By Jennifer Jacobus, PHRca, SDEA Director of HR Services.
The EEOC has recently update their FAQs relating to Covid, the ADA, the Rehabilitation Act and other EEO laws specifically relating to religious accommodations related to mandatory vaccines. Here is a summary of the update:
EEOC addressed a question on whether or not an employee, who is requesting an accommodation for a mandatory Covid vaccine requirement based on religious reasons, needs to use any specific language.
Part of EEOC’s reply stated the following, “When making the request, employees do not need to use any “magic words,” such as “religious accommodation” or “Title VII.” However, they need to notify the employer that there is a conflict between their sincerely held religious beliefs and the employer’s COVID-19 vaccination requirement.
Best practice is that employers have a well-established and communicated policy so employees know how to request and accommodation and who to submit the request to.
One of the big questions that was addressed in the update, a common question SDEA receives, is if the employer needs to take the request for a religious accommodation at face value or if the employer is allowed to request additional information.
EEOC’s response, in part, stated, “generally, under Title VII, an employer should assume that a request for religious accommodation is based on sincerely held religious beliefs. However, if an employer has an objective basis for questioning either the religious nature or the sincerity of a particular belief, the employer would be justified in making a limited factual inquiry and seeking additional supporting information”.
There are many religions and beliefs that are more “well-known” than others.
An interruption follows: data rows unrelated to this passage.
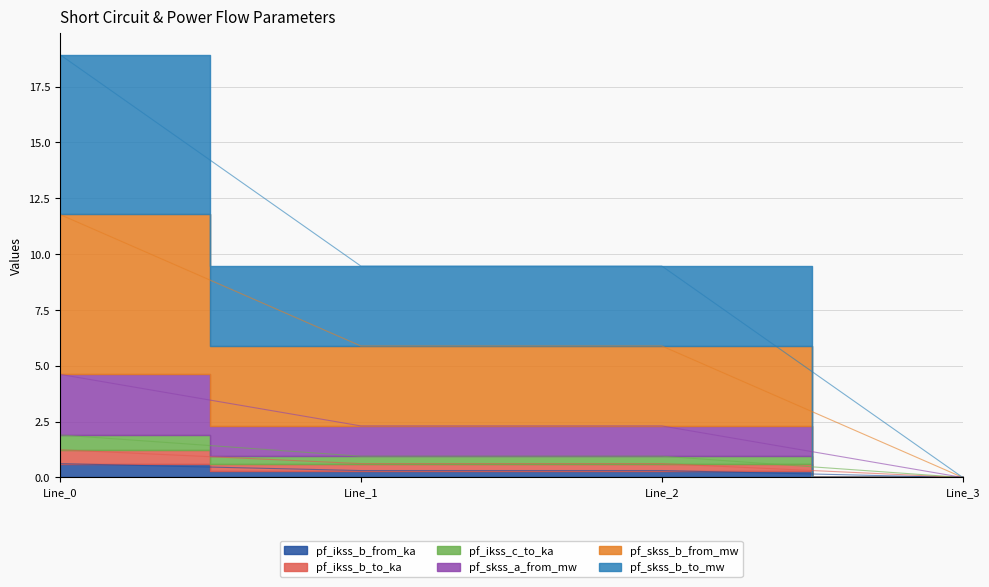

How many categories are shown in the chart?

4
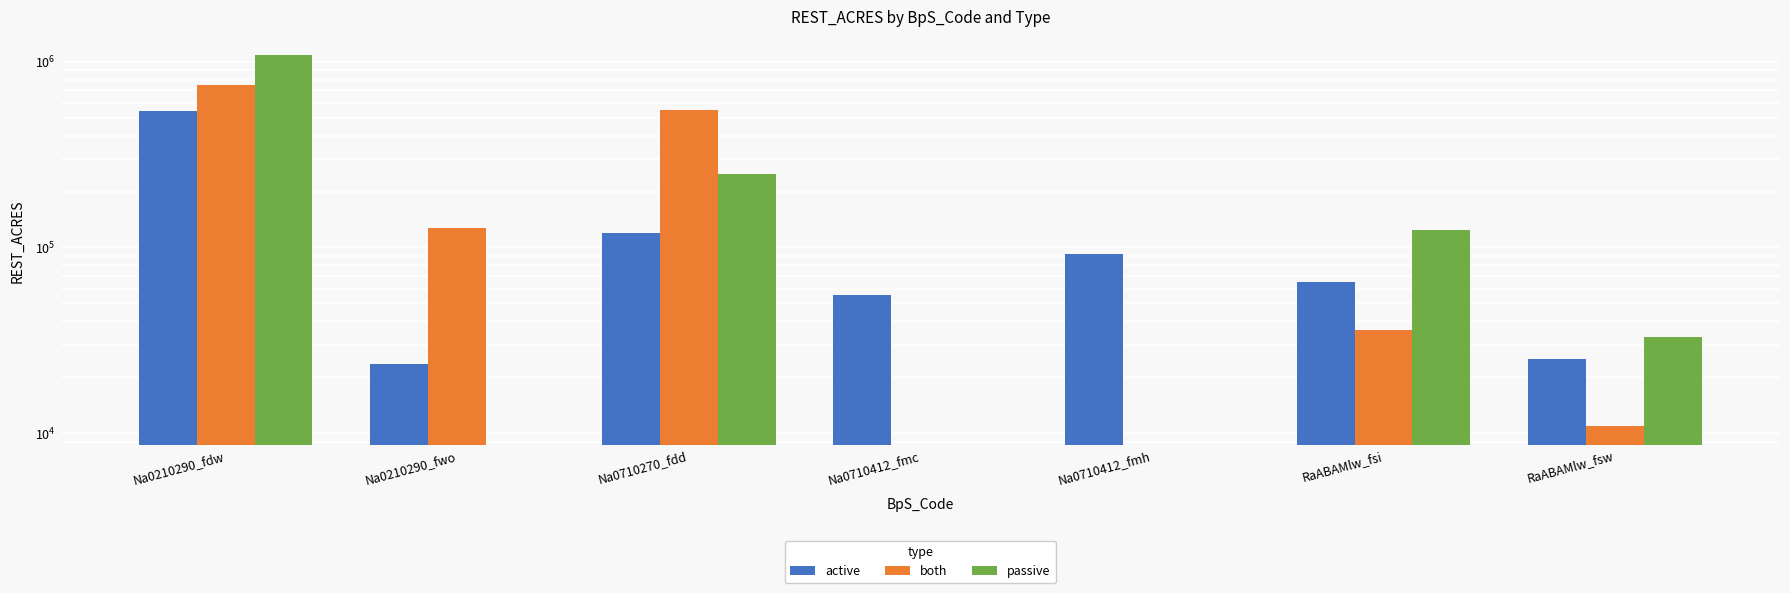

What is the total value across all series at RaABAMlw_fsw?

69060.8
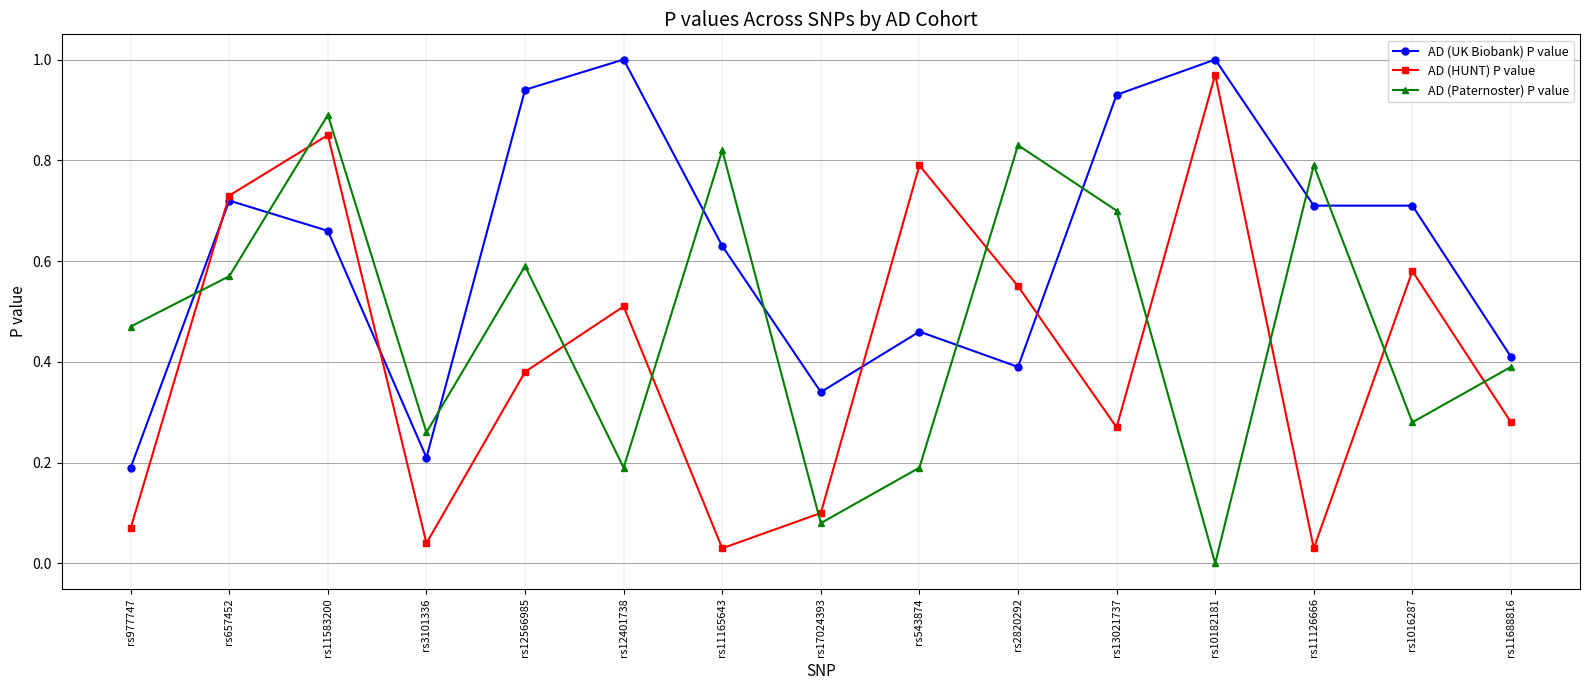

In AD (HUNT) P value, how many points are lower than both neighbors (excluding endpoints)?

4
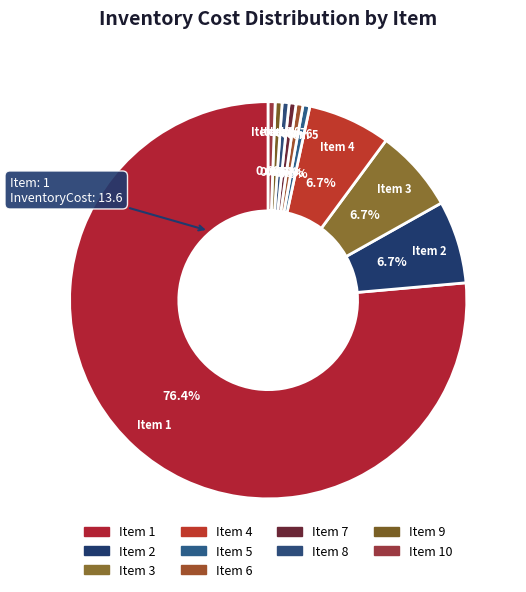

Which slice represents more than half of the pie?

Item 1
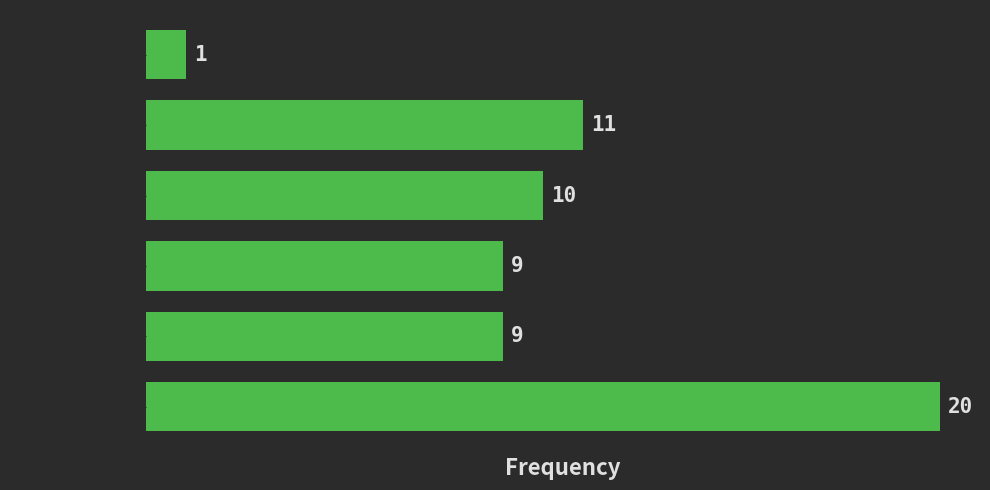

Reading top to bottom, transcribe all the data shown in this chart.

[1.0, 2.0)=1	[2.0, 3.0)=11	[3.0, 4.0)=10	[4.0, 5.0)=9	[5.0, 6.0)=9	[6.0, 7.0)=20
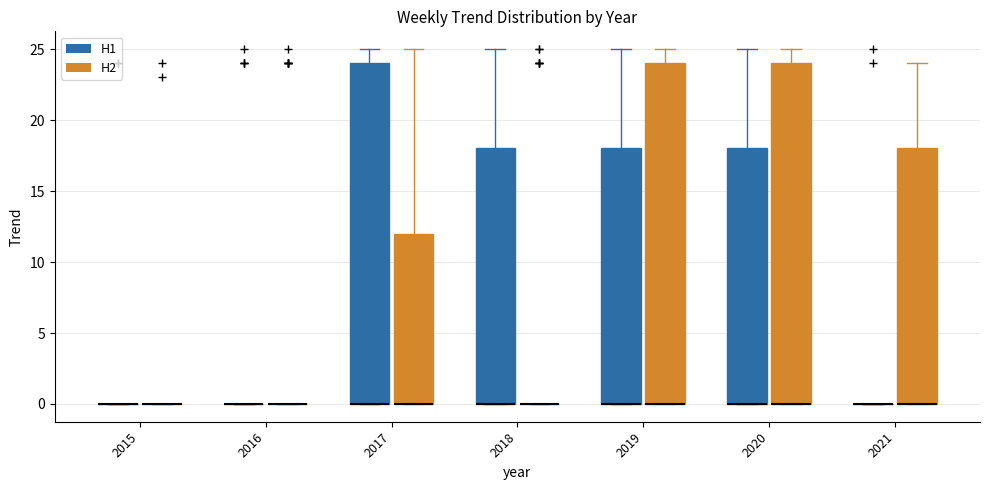

Reading left to right, transcribe this box plot: for each box, give where its median line is, the range the box spans, and where its two whiskers end, as read against the y-axis. The values are not printed on the chart, so give them approximately, as read against the axis.

2015 (H1): box collapsed to a line at 0, whiskers 0 to 0
2015 (H2): box collapsed to a line at 0, whiskers 0 to 0
2016 (H1): box collapsed to a line at 0, whiskers 0 to 0
2016 (H2): box collapsed to a line at 0, whiskers 0 to 0
2017 (H1): median 0 (drawn on the box's lower edge), box 0 to 24, whiskers 0 to 25
2017 (H2): median 0 (drawn on the box's lower edge), box 0 to 12, whiskers 0 to 25
2018 (H1): median 0 (drawn on the box's lower edge), box 0 to 18, whiskers 0 to 25
2018 (H2): box collapsed to a line at 0, whiskers 0 to 0
2019 (H1): median 0 (drawn on the box's lower edge), box 0 to 18, whiskers 0 to 25
2019 (H2): median 0 (drawn on the box's lower edge), box 0 to 24, whiskers 0 to 25
2020 (H1): median 0 (drawn on the box's lower edge), box 0 to 18, whiskers 0 to 25
2020 (H2): median 0 (drawn on the box's lower edge), box 0 to 24, whiskers 0 to 25
2021 (H1): box collapsed to a line at 0, whiskers 0 to 0
2021 (H2): median 0 (drawn on the box's lower edge), box 0 to 18, whiskers 0 to 24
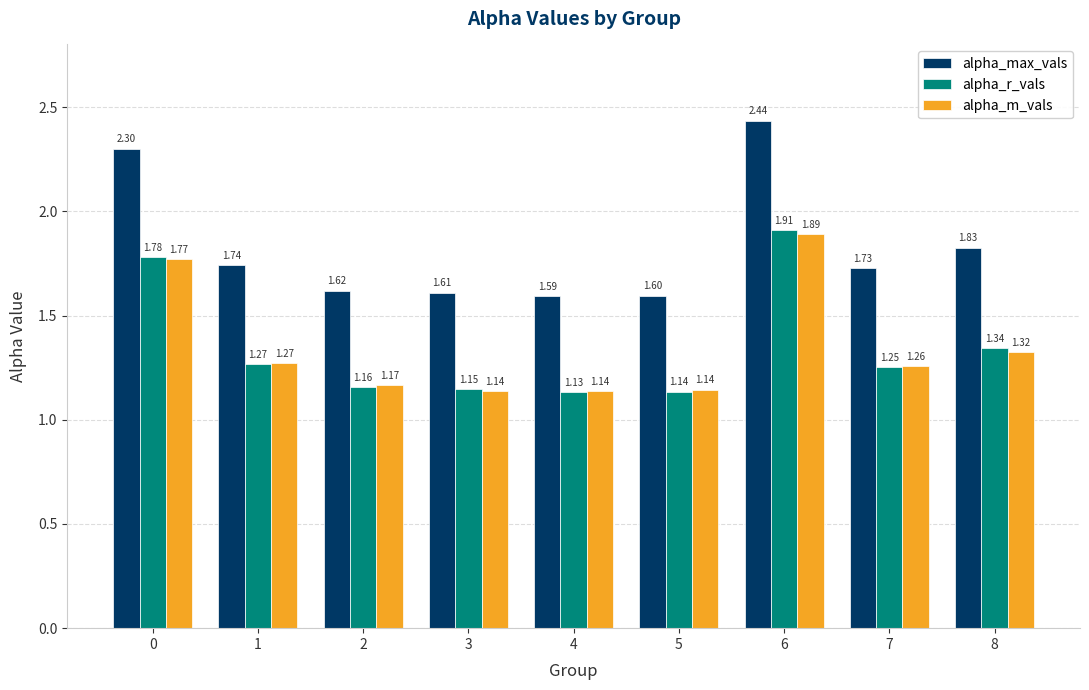

List the labels in order of alpha_r_vals value, largest first.

6, 0, 8, 1, 7, 2, 3, 5, 4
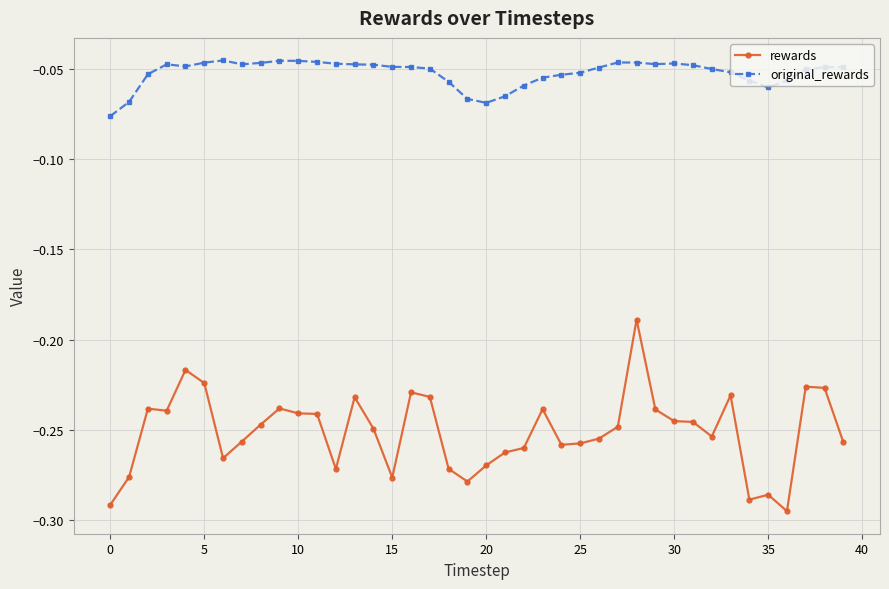

Which series has the widest spread of values?

rewards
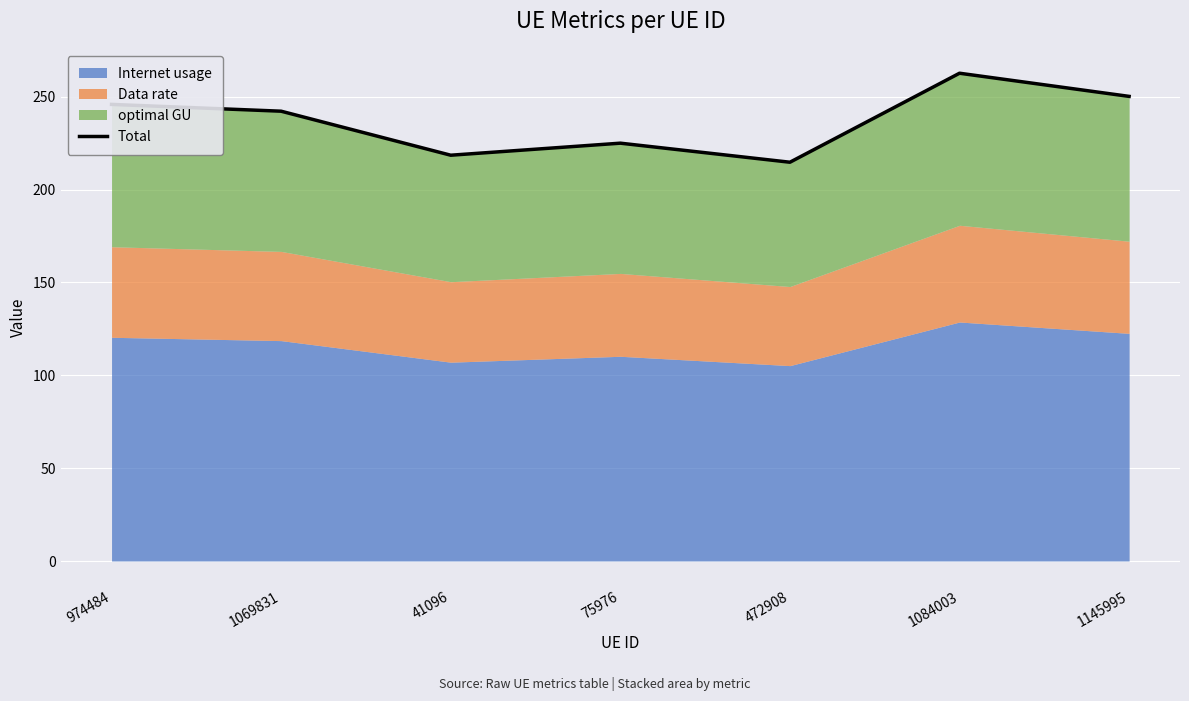

At which label does the data first exceed 242?

974484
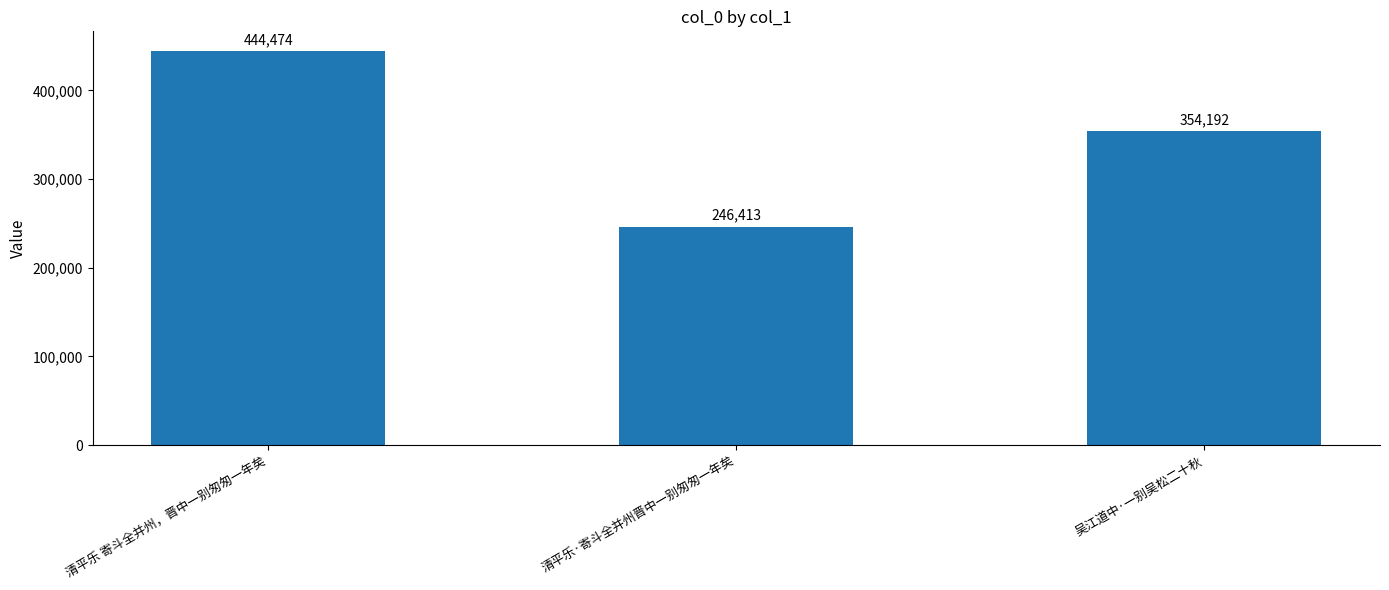

Is it true that the value at 清平乐·寄斗全并州晋中一别匆匆一年矣 is 246413?

True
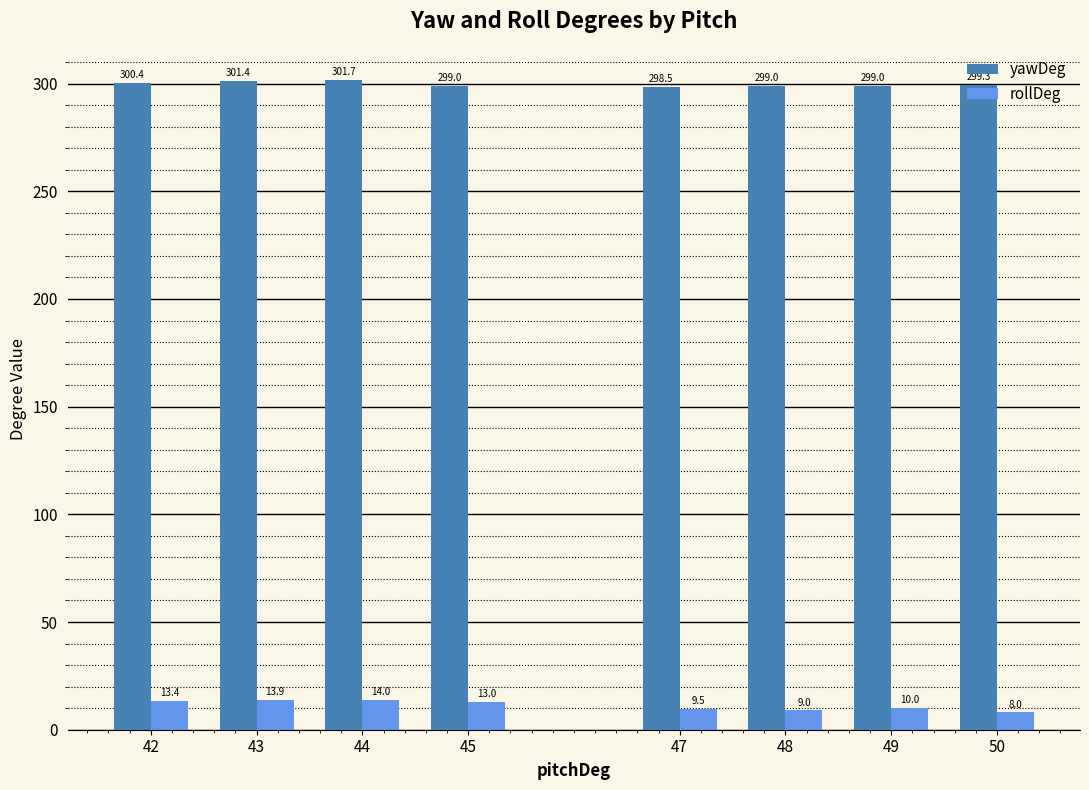

Which series changed the most between 43 and 49?

rollDeg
Having said that, an employer should not assume that a request based on an unfamiliar religious belief is invalid. Employees may be asked to explain the religious nature of their belief and should not assume that the employer already knows or understands it. Title VII does not protect social, political, or economic views, or personal preferences.
Undue hardship was also addressed in the update. EEOC continues to encourage employers to consider all possible accommodations including telework and reassignment as long as it does not pose an undue hardship on the employer. The Supreme Court has held that requiring an employer to bear more than a “de minimis,” or a minimal, cost to accommodate an employee’s religious belief is an undue hardship. Costs to be considered include not only direct monetary costs but also the burden on the conduct of the employer’s business – including, in this instance, the risk of the spread of COVID-19 to other employees or to the public.
An employer will need to assess undue hardship by considering the particular facts of each situation and will need to demonstrate how much cost or disruption the employee’s proposed accommodation would involve. Employers are encouraged to seek legal counsel or put in a call to your favorite SDEA consultant when denying an accommodation.